== Segment start ==

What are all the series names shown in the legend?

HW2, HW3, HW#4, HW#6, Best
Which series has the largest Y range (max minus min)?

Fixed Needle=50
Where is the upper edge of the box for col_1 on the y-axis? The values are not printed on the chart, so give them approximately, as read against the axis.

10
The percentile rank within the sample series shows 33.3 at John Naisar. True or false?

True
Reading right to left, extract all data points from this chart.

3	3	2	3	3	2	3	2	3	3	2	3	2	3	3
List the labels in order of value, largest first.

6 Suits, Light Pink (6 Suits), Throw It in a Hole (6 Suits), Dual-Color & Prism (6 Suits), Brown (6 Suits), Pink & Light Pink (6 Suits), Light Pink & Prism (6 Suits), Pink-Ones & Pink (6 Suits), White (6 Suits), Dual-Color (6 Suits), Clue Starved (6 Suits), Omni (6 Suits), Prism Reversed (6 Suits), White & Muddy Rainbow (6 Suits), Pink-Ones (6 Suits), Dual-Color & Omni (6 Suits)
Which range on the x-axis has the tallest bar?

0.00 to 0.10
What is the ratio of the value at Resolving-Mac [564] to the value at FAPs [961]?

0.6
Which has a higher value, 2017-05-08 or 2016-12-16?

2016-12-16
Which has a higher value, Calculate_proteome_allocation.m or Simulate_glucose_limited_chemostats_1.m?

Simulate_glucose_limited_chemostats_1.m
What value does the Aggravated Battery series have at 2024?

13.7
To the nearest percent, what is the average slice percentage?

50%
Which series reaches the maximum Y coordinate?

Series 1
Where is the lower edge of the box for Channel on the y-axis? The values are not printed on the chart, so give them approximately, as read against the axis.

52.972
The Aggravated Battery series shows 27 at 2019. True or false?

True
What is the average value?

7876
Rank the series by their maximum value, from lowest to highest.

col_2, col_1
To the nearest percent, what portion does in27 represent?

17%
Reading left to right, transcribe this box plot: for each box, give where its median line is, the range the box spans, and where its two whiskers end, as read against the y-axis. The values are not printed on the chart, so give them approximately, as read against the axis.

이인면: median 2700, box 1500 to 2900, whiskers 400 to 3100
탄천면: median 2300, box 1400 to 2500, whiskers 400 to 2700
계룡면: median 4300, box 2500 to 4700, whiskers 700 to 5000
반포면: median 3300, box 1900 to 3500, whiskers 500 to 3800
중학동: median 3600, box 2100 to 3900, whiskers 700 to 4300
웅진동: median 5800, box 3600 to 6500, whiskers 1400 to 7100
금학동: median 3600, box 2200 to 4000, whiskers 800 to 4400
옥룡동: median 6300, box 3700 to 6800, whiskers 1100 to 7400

== Segment end ==

Return each line in the items above that contains the word "higher", copying every such line in full.

**TASK RESPONSE**
Which has a higher value, 2017-05-08 or 2016-12-16?
Which has a higher value, Calculate_proteome_allocation.m or Simulate_glucose_limited_chemostats_1.m?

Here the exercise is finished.